──────── Material supplied
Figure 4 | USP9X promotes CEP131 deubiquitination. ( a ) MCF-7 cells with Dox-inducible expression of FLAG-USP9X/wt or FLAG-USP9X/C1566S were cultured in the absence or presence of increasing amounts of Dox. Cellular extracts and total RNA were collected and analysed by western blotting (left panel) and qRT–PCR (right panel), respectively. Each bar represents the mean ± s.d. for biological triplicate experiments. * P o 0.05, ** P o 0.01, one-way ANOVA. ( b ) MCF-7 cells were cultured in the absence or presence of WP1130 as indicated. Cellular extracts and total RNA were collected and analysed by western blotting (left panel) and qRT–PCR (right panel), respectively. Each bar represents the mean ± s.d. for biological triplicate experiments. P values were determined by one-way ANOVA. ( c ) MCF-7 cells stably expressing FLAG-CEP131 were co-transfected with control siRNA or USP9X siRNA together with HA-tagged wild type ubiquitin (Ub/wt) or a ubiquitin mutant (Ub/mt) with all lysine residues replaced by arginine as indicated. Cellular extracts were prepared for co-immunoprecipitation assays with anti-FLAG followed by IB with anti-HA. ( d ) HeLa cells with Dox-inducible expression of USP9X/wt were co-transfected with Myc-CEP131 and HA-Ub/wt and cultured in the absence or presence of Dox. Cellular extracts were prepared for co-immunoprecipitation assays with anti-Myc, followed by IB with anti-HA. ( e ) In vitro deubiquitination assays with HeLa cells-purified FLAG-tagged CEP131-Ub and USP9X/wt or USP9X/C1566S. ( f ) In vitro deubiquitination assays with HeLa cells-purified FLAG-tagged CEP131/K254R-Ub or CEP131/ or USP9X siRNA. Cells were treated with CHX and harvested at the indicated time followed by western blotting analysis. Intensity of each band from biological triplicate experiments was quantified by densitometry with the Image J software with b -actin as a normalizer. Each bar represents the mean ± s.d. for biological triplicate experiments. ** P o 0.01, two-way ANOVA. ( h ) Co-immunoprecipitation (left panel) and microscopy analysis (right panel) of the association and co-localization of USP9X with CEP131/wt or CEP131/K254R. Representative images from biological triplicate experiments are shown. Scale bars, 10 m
────────────────
──────── Material supplied
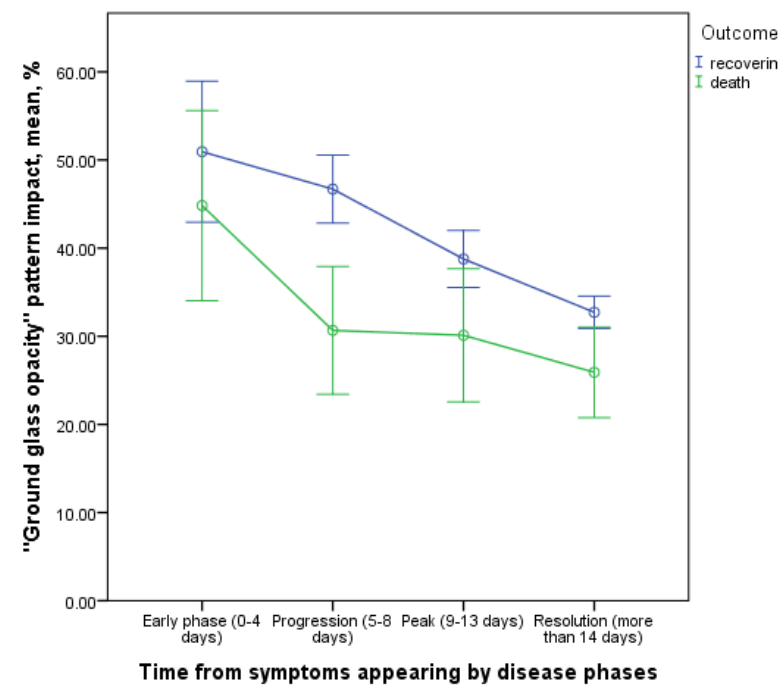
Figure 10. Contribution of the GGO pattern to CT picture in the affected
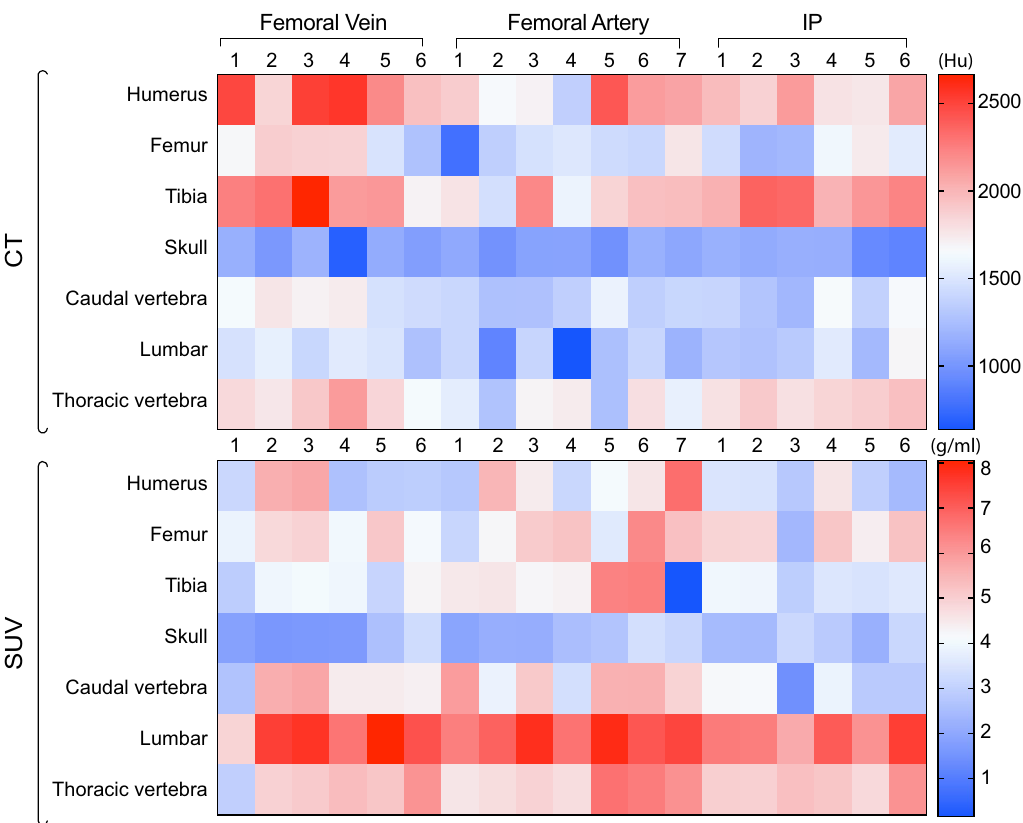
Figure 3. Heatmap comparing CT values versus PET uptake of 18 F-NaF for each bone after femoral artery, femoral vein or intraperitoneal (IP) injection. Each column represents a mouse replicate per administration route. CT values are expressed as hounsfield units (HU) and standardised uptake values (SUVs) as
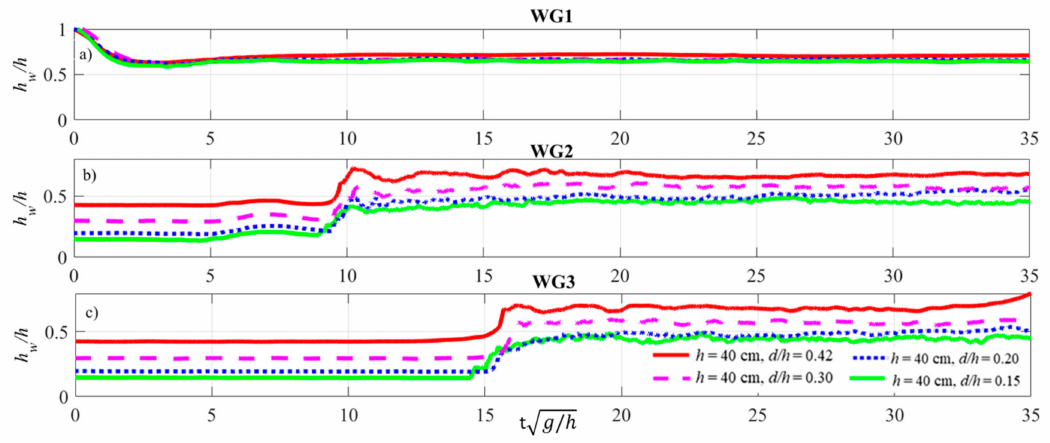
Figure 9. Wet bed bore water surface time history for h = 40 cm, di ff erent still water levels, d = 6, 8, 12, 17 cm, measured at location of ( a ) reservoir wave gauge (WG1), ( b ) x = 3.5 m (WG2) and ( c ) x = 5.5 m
────────────────
──────── Material supplied
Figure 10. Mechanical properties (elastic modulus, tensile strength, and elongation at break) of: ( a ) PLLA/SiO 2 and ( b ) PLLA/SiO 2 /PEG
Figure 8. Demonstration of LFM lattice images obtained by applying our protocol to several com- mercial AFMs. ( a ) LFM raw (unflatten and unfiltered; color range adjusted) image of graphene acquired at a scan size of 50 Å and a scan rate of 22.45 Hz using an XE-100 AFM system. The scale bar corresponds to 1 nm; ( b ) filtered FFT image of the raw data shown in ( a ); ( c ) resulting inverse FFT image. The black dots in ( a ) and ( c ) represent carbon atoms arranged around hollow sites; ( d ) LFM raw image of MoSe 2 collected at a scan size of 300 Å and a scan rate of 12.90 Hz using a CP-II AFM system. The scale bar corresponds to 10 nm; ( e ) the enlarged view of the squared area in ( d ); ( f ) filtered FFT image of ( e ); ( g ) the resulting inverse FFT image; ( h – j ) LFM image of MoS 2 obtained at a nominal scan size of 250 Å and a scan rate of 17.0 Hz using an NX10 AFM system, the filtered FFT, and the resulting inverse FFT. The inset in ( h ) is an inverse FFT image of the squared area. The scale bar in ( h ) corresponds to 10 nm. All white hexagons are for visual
────────────────
▸ **Try it**:
Write out exactly the lines above from the line with "Figure 10. Mechanical" through the line with "Figure 8. Demonstration", both of them included, and leave out all other lines.

▸ **Answer for this exercise**:
Figure 10. Mechanical properties (elastic modulus, tensile strength, and elongation at break) of: ( a ) PLLA/SiO 2 and ( b ) PLLA/SiO 2 /PEG
Figure 8. Demonstration of LFM lattice images obtained by applying our protocol to several com- mercial AFMs. ( a ) LFM raw (unflatten and unfiltered; color range adjusted) image of graphene acquired at a scan size of 50 Å and a scan rate of 22.45 Hz using an XE-100 AFM system. The scale bar corresponds to 1 nm; ( b ) filtered FFT image of the raw data shown in ( a ); ( c ) resulting inverse FFT image. The black dots in ( a ) and ( c ) represent carbon atoms arranged around hollow sites; ( d ) LFM raw image of MoSe 2 collected at a scan size of 300 Å and a scan rate of 12.90 Hz using a CP-II AFM system. The scale bar corresponds to 10 nm; ( e ) the enlarged view of the squared area in ( d ); ( f ) filtered FFT image of ( e ); ( g ) the resulting inverse FFT image; ( h – j ) LFM image of MoS 2 obtained at a nominal scan size of 250 Å and a scan rate of 17.0 Hz using an NX10 AFM system, the filtered FFT, and the resulting inverse FFT. The inset in ( h ) is an inverse FFT image of the squared area. The scale bar in ( h ) corresponds to 10 nm. All white hexagons are for visual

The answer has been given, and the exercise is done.